Belanghebbende heeft tegen de uitspraken op bezwaar beroep ingesteld. De rechtbank Gelderland (hierna: de Rechtbank) heeft het beroep bij uitspraak van 16 oktober 2019 ongegrond verklaard.

1.3.

Belanghebbende heeft tegen de uitspraak van de Rechtbank hoger beroep ingesteld. Het Hof heeft het hoger beroep bij uitspraak van 23 maart 2021 kennelijk niet-ontvankelijk verklaard omdat het ter zake van het ingestelde hoger beroep verschuldigde griffierecht niet was betaald. De uitspraak is op 23 maart 2021 aangetekend aan partijen verzonden.

1.4.

Belanghebbende heeft tegen de uitspraak van het Hof verzet aangetekend. Het verzetschrift is gedagtekend 29 april 2021 en op die datum ter griffie van het Hof ontvangen.

1.5.

Het verzet is ter digitale zitting van het Hof behandeld op 25 november 2021 te Arnhem. Ter zitting is gehoord; A.F.M.J. Verhoeven als gemachtigde van belanghebbende.

2 Gronden van het verzet

2.1.

Belanghebbende heeft in het verzetschrift en ter zitting van het Hof het volgende aangevoerd.

2.2.

Volgens belanghebbende had het Hof, gelet op artikel 47 van het Handvest van de grondrechten van de Europese Unie (hierna: het Handvest), het hoger beroep niet kennelijk niet-ontvankelijk mogen verklaren wegens het niet betalen van het griffierecht. Belanghebbende stelt daartoe dat het ontbreekt aan de in gevolge artikel 8:54 van de Awb vereiste kennelijkheid. Daarnaast stelt belanghebbende dat het heffen van griffierecht op straffe van verval van recht niet voldoet aan de wettelijke verplichting zoals bedoeld in artikel 52 van het Handvest en dat het heffen van griffierecht vooraf niet voldoet aan het Unierechtelijke evenredigheidsbeginsel.

2.3.

Belanghebbende concludeert tot gegrondverklaring van het verzet.

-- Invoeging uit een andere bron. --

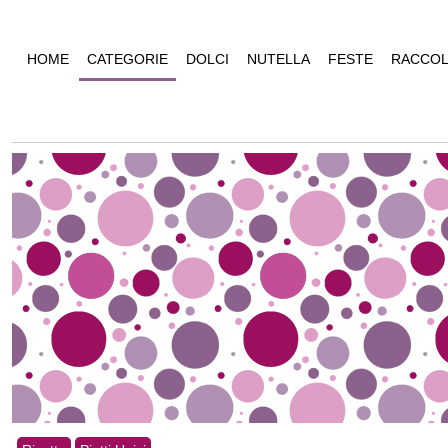
HOME
CATEGORIE
DOLCI
NUTELLA
FESTE
RACCOL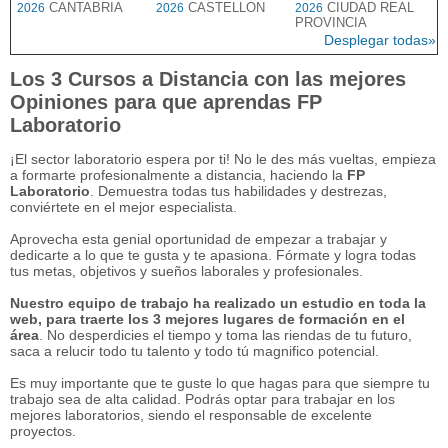
CANTABRIA
CASTELLON
CIUDAD REAL
2026
2026
2026
PROVINCIA
Desplegar todas»
Los 3 Cursos a Distancia con las mejores
Opiniones para que aprendas FP
Laboratorio
¡El sector laboratorio espera por ti! No le des más vueltas, empieza
a formarte profesionalmente a distancia, haciendo la
FP
Laboratorio
. Demuestra todas tus habilidades y destrezas,
conviértete en el mejor especialista.
Aprovecha esta genial oportunidad de empezar a trabajar y
dedicarte a lo que te gusta y te apasiona. Fórmate y logra todas
tus metas, objetivos y sueños laborales y profesionales.
Nuestro equipo de trabajo ha realizado un estudio en toda la
web, para traerte los 3 mejores lugares de formación en el
área
. No desperdicies el tiempo y toma las riendas de tu futuro,
saca a relucir todo tu talento y todo tú magnifico potencial.
Es muy importante que te guste lo que hagas para que siempre tu
trabajo sea de alta calidad. Podrás optar para trabajar en los
mejores laboratorios, siendo el responsable de excelente
proyectos.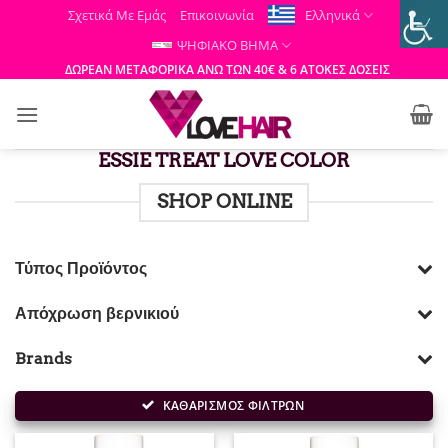
Μετάβαση
Σχετικά Με Εμάς
Επικοινωνία
Ελληνικά
στο
ΨΗΦΙΑΚΟ ΒΗΜΑ
περιεχόμενο
ΔΩΡΕΑΝ ΜΕΤΑΦΟΡΙΚΑ ΑΝΩ ΤΩΝ 40€ & 6 ΑΤΟΚΕΣ ΔΟΣΕΙΣ
ESSIE TREAT LOVE COLOR
SHOP ONLINE
Τύπος Προϊόντος
Απόχρωση βερνικιού
Brands
ΚΑΘΑΡΙΣΜΟΣ ΦΙΛΤΡΩΝ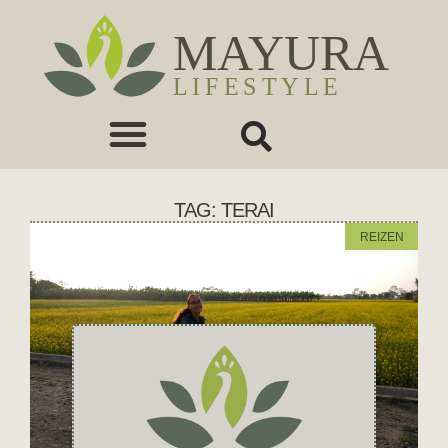
TAG: TERAI
REIZEN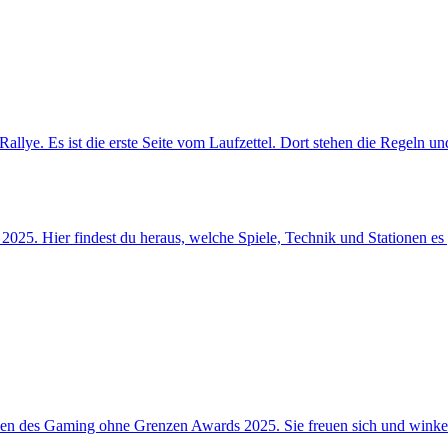
5. Hier findest du heraus, welche Spiele, Technik und Stationen es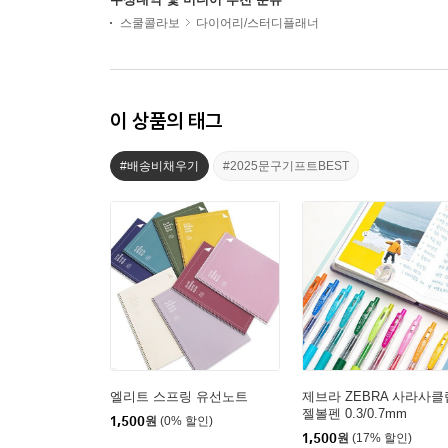
스쿨콜라보
다이어리/스터디플래너
이 상품의 태그
#배송비채우기
#2025문구기프트BEST
엘리트 스프링 유선노트
제브라 ZEBRA 사라사클
젤볼펜 0.3/0.7mm
1,500
원
(0% 할인)
1,500
원
(17% 할인)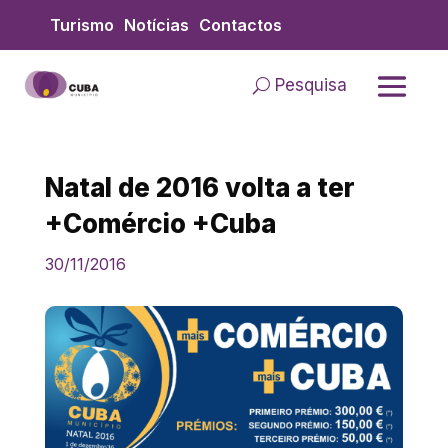
Skip
Turismo
Notícias
Contactos
to
content
Pesquisa
Natal de 2016 volta a ter
+Comércio +Cuba
30/11/2016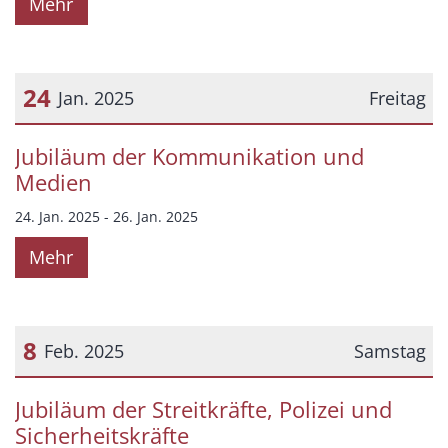
Mehr
24
Jan. 2025
Freitag
Datum: 24. Januar 2025
Jubiläum der Kommunikation und
Medien
24. Jan. 2025 - 26. Jan. 2025
Mehr
8
Feb. 2025
Samstag
Datum: 8. Februar 2025
Jubiläum der Streitkräfte, Polizei und
Sicherheitskräfte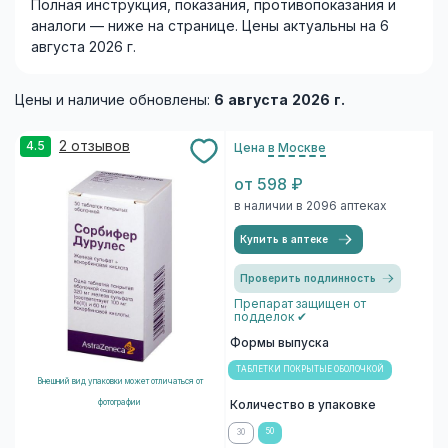
Полная инструкция, показания, противопоказания и
аналоги — ниже на странице. Цены актуальны на 6
августа 2026 г.
Цены и наличие обновлены:
6 августа 2026 г.
2 отзывов
4.5
Цена
в Москве
от 598 ₽
в наличии в 2096 аптеках
Купить в аптеке
Проверить подлинность
Препарат защищен от
подделок ✔
Формы выпуска
ТАБЛЕТКИ ПОКРЫТЫЕ ОБОЛОЧКОЙ
Внешний вид упаковки может отличаться от
фотографии
Количество в упаковке
50
30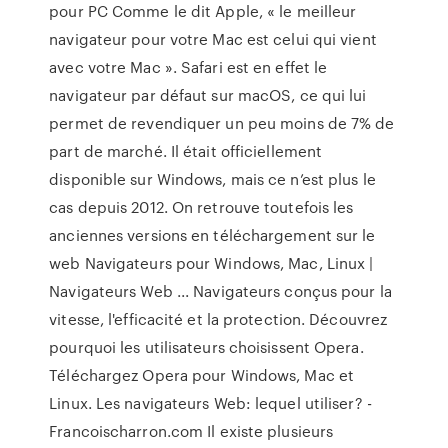
pour PC Comme le dit Apple, « le meilleur
navigateur pour votre Mac est celui qui vient
avec votre Mac ». Safari est en effet le
navigateur par défaut sur macOS, ce qui lui
permet de revendiquer un peu moins de 7% de
part de marché. Il était officiellement
disponible sur Windows, mais ce n’est plus le
cas depuis 2012. On retrouve toutefois les
anciennes versions en téléchargement sur le
web Navigateurs pour Windows, Mac, Linux |
Navigateurs Web ... Navigateurs conçus pour la
vitesse, l'efficacité et la protection. Découvrez
pourquoi les utilisateurs choisissent Opera.
Téléchargez Opera pour Windows, Mac et
Linux. Les navigateurs Web: lequel utiliser? -
Francoischarron.com Il existe plusieurs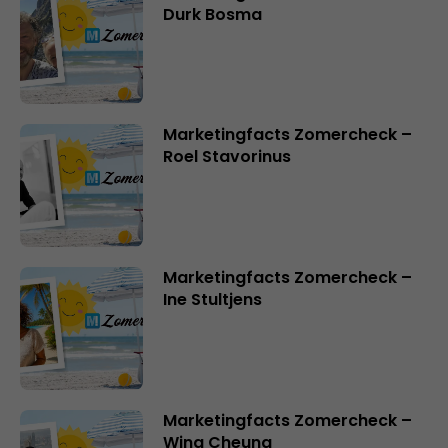
Durk Bosma
Marketingfacts Zomercheck –
Roel Stavorinus
Marketingfacts Zomercheck –
Ine Stultjens
Marketingfacts Zomercheck –
Wing Cheung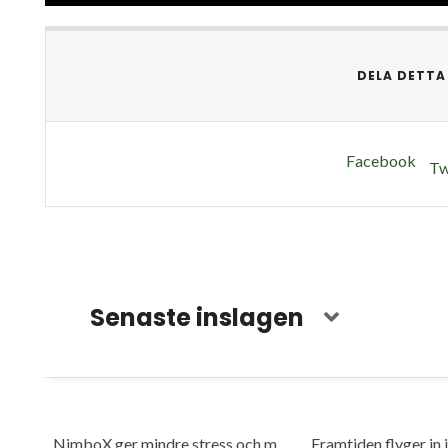
DELA DETTA
Facebook
Tw
Senaste inslagen
NimboX ger mindre stress och mer frihet
Framtiden flyger in 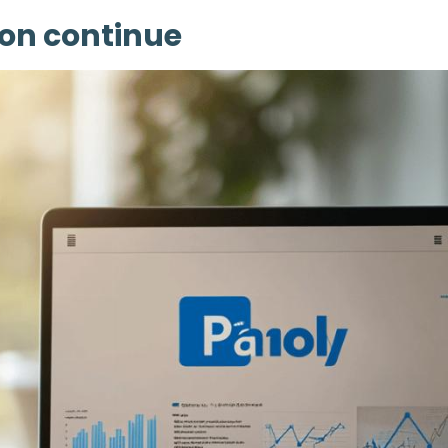
ion continue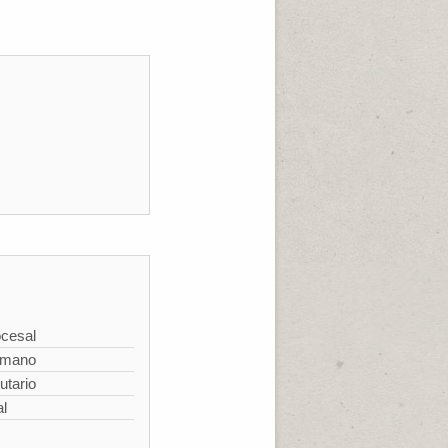
cesal
omano
utario
al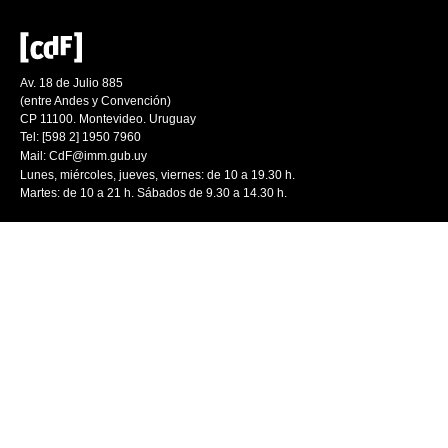
Av. 18 de Julio 885
(entre Andes y Convención)
CP 11100. Montevideo. Uruguay
Tel: [598 2] 1950 7960
Mail:
CdF@imm.gub.uy
Lunes, miércoles, jueves, viernes: de 10 a 19.30 h.
Martes: de 10 a 21 h. Sábados de 9.30 a 14.30 h.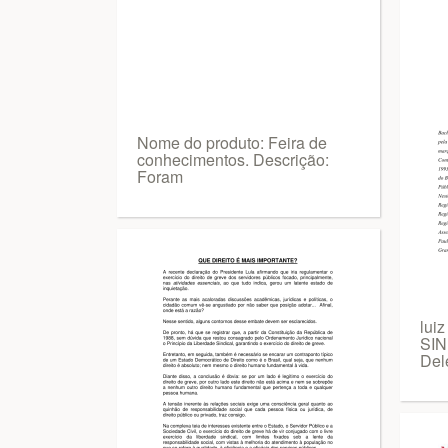
Nome do produto: Feira de
conhecimentos. Descrição:
Foram
luiz
SIN
Del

3 Beoordeling van het verzet

3.1.

De gronden van het verzet treffen naar het oordeel van het Hof, gelet op het arrest van de Hoge Raad van 11 oktober 2019, nr. 18/04973, ECLI:NL:HR:2019:1579, geen doel. In dat arrest heeft de Hoge Raad onder meer overwogen:

‘ 3.1.3 (…) Uit het arrest Kantarev (Hof: Hof van Justitie van de Europese Unie van 4 oktober 2018, N. Kantarev, C571/16, ECLI:EU:C:2018:807), kan niet als algemene regel worden afgeleid dat de toegang tot de nationale rechter alleen dan wordt gewaarborgd indien niet meer dan 4 procent van de in geding zijnde vordering aan griffierechten wordt geheven. Evenmin volgt uit dat arrest dat altijd een vermindering of ontheffing van griffierecht moet worden verleend wanneer het (financiële) belang van de zaak gering is. Of het griffierecht de uitoefening van de door de rechtsorde van de Unie aan particulieren toegekende rechten praktisch onmogelijk of uiterst moeilijk maakt en daarom in strijd is met het Unierechtelijke beginsel van doeltreffendheid, is afhankelijk van het antwoord op de vraag of de hoogte van het verschuldigde recht al dan niet een onoverkomelijk obstakel voor de toegang tot de rechter vormt en of er ontheffingsmogelijkheden bestaan (vgl. punten 134 en 135 van het arrest Kantarev).

3.1.4.

In het algemeen kan worden aangenomen dat de in Nederland bestaande regeling in het bestuursrecht over heffing van griffierecht van dien aard is dat rechtzoekenden daarmee de toegang tot de rechter niet wordt ontnomen. Verder kan een rechtzoekende bij de rechter een beroep op betalingsonmacht doen indien heffing van het ingevolge de wet verschuldigde bedrag aan griffierecht het voor hem onmogelijk, althans uiterst moeilijk, maakt om gebruik te maken van een door de wet opengestelde bestuursrechtelijke rechtsgang (vgl. HR 28 maart 2014, ECLI:NL:HR:2014:699). Het is niet voor redelijke twijfel vatbaar dat met deze voorziening wordt voldaan aan het in het arrest Kantarev bedoelde Unierechtelijke doeltreffendheidsbeginsel.

(…)’.

3.2.

Nu belanghebbende het naar Nederlands recht voor het hoger beroep verschuldigde griffierecht niet heeft voldaan en geen beroep heeft gedaan op betalingsonmacht, is zij met betrekking tot het hoger beroep terecht niet-ontvankelijk verklaard. Anders dan belanghebbende bepleit, ziet het Hof, gelet op het genoemde arrest van de Hoge Raad, geen aanleiding voor het stellen van prejudiciële vragen aan het Hof van Justitie van de Europese Unie te Luxemburg.

Slotsom Op grond van het vorenstaande is het verzet van belanghebbende ongegrond.